Assia Georgieva — Infinity Analysis — Analyst
Good morning. Arnold, you’ll be missed. However Josh, very pleased that you just obtained this nice place duty and triple promotion. So I do have an excellent query for you, hopefully. With the Costa by Carnival idea, that’s clearly one thing that may be a long-term fixture. We’re not simply shifting ships round for the subsequent two or three years. Do you consider that that is one thing that may very well be expanded?
And does the Costa gas play any function when it comes to what ships may truly proceed to hitch the brand new idea? LNG deliveries have been considerably tough, I assume, in Europe. We had points with Costa in South America final winter season. So how do you see the event of the idea? And what are the important thing parameters that may truly play into it?

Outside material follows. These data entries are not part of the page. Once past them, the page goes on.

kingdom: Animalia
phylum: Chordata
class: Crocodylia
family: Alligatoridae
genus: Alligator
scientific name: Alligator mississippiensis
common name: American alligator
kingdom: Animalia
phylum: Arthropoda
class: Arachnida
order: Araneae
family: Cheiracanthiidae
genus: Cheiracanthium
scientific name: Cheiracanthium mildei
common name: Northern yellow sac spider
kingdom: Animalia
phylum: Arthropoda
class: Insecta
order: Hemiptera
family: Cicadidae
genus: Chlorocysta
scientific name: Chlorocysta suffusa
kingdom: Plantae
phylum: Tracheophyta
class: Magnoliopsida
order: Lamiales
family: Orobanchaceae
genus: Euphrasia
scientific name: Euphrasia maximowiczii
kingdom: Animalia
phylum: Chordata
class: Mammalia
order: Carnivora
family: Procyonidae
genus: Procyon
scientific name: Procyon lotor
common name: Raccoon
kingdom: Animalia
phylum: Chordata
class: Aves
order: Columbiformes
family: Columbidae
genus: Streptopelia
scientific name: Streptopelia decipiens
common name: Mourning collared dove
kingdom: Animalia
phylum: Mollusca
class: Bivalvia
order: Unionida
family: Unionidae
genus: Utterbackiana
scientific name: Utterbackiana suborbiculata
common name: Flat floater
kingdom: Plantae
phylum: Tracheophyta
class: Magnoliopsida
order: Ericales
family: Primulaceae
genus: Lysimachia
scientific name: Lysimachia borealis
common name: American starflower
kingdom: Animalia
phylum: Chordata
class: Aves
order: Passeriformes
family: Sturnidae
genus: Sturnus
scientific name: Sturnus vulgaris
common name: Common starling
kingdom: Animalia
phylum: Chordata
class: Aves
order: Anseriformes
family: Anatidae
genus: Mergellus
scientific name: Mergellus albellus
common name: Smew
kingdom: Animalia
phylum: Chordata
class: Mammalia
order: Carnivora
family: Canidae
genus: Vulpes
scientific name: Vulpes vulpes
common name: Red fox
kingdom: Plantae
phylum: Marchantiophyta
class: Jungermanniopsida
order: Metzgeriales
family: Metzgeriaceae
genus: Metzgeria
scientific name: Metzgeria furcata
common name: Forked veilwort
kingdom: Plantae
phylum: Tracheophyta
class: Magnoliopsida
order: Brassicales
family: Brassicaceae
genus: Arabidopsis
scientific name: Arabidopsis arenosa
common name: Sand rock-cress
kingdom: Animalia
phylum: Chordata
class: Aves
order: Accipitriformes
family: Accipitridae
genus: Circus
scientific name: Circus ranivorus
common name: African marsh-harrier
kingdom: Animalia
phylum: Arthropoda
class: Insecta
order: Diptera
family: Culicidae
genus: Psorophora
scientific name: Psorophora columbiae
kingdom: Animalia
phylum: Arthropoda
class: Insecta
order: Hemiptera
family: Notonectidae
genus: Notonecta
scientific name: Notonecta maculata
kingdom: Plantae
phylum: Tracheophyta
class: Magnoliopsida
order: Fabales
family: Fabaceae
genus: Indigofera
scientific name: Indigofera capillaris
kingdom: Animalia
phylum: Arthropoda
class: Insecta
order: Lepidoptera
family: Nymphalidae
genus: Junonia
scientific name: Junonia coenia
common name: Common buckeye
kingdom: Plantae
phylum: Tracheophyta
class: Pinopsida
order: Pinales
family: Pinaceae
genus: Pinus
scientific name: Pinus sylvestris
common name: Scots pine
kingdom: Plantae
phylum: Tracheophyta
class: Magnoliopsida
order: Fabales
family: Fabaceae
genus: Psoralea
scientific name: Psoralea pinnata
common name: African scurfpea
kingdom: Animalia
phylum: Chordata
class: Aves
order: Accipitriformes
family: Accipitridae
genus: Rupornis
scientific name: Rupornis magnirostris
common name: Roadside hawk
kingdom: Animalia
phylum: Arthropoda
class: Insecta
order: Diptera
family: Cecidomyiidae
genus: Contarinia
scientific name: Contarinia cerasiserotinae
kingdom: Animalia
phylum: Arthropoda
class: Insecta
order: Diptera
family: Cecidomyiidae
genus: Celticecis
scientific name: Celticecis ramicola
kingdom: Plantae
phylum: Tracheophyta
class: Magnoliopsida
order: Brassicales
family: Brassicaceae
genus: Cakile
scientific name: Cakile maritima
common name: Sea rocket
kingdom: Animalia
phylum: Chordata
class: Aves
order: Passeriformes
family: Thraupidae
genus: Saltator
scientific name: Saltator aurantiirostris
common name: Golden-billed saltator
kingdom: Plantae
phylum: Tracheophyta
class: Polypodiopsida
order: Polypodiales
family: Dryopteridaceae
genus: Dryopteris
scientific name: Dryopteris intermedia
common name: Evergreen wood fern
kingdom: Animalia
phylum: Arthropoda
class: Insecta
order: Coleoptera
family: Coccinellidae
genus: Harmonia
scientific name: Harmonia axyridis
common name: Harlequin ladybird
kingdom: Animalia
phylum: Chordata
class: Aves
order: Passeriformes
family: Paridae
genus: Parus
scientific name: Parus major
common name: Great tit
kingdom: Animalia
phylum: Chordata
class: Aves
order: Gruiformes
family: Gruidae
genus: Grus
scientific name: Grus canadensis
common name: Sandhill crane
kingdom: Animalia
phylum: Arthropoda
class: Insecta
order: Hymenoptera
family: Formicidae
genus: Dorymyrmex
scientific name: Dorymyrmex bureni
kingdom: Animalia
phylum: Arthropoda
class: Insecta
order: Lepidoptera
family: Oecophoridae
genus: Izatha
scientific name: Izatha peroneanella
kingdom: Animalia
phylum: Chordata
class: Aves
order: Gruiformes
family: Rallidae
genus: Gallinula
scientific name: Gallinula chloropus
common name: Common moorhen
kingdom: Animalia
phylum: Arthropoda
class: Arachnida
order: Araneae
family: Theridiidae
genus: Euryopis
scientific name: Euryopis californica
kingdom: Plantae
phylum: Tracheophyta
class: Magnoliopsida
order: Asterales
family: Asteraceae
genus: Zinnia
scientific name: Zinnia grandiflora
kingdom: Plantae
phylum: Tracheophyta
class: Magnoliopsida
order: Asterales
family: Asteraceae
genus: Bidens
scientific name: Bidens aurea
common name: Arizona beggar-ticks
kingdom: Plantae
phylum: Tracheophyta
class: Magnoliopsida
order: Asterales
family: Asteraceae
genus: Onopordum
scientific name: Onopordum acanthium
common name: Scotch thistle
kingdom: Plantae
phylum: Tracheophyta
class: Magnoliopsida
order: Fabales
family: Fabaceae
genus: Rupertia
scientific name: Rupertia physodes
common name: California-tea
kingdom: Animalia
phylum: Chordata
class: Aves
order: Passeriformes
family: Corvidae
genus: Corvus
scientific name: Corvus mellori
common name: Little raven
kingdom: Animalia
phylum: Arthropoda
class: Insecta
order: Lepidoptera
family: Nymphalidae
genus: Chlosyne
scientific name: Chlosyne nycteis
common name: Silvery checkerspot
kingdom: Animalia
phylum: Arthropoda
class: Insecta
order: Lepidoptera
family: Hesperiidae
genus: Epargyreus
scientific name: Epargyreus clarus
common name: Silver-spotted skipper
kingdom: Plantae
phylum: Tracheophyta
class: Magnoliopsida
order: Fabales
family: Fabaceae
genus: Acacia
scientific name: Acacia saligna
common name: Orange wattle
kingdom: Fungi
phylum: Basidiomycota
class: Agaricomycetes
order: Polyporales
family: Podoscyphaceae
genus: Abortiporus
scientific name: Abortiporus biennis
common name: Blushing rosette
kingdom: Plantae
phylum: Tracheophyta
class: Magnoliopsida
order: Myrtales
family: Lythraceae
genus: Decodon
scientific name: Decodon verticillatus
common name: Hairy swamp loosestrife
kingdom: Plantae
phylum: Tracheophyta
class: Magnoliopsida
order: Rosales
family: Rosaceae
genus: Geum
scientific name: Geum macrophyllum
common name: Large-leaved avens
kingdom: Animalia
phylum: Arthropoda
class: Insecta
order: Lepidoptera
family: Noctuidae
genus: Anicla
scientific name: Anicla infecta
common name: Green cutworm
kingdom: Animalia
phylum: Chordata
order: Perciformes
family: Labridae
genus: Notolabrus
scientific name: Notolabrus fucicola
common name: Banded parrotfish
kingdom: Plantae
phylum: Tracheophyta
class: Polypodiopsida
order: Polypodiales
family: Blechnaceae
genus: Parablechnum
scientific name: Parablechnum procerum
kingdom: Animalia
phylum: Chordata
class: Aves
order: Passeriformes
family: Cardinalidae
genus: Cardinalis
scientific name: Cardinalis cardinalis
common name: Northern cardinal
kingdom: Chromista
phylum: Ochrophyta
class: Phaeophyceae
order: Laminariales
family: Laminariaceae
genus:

Arnold W. Donald — President, Chief Govt Officer and Chief Local weather Officer
I’m going to have Josh touch upon the general model positioning and stuff as we go ahead. However actual rapidly on the LNG gas query. LNG, as you recognize, is the cleanest burning fossil gas. It offers us a 20% discount in carbon emissions, and so forth. However the shifts are twin, to allow them to additionally burn MGO. And in order that, unto itself, wouldn’t affect the way forward for the Costa model. We’ll burn LNG every time it is smart to take action, which we expect would be the majority of the lifetime of the ships. However there are occasions the place we’ll clearly choose to burn MGO. However when it comes to the Costa by Carnival positioning, it’s a brand new idea, and I’ll let Josh share his ideas on it. Go forward, Josh.
Josh Weinstein — Chief Operations Officer
Only one factor to make clear. Clearly, the 2 ships that we’re speaking about which might be going beneath this Costa by Carnival umbrella will not be LNG ships. In order that clearly didn’t enter into our mindset in any respect. So simply to reiterate Arnold’s level. And with respect to the positioning, I feel it is a nice instance of leveraging the dimensions of this company. As a result of what we may have accomplished is taken these ships, new stunning ships, solely beneath the Costa title and attempt to introduce them into the North American market on a standalone foundation.
However that is truly the chance to leverage every little thing that Carnival does so properly right here in the USA and Canada for its visitor base. So by marrying that together with Costa’s stunning tonnage and onboard experiences, we now have the flexibility to marry that up and make a greatest go of making one thing actually particular. So the quick reply is, we completely anticipate this to achieve success and we don’t take a look at this as one thing quick time period. However ideally, will probably be one thing that works and we will construct upon.
Assia Georgieva — Infinity Analysis — Analyst
Okay. So at the moment, no additional plans. Clearly, you’ve made plans for 2023 and 2024. In order that’s loads of time and capability coming within the two ships. So at this level, it’s too early to debate whether or not this might turn into form of a mini model by itself.
Josh Weinstein — Chief Operations Officer
Yeah. I feel let’s strive it out with two ships, after which we’ll see how we do. However that’s it for now.
Arnold W. Donald — President, Chief Govt Officer and Chief Local weather Officer
So, thanks, everybody. Go forward. Go forward. I’m sorry. Okay. Thanks, everybody. Actually recognize it. And looking out ahead to listening to those as we go ahead and listening to the good information coming from Josh and our staff. So thanks all very a lot, and have a fantastic day.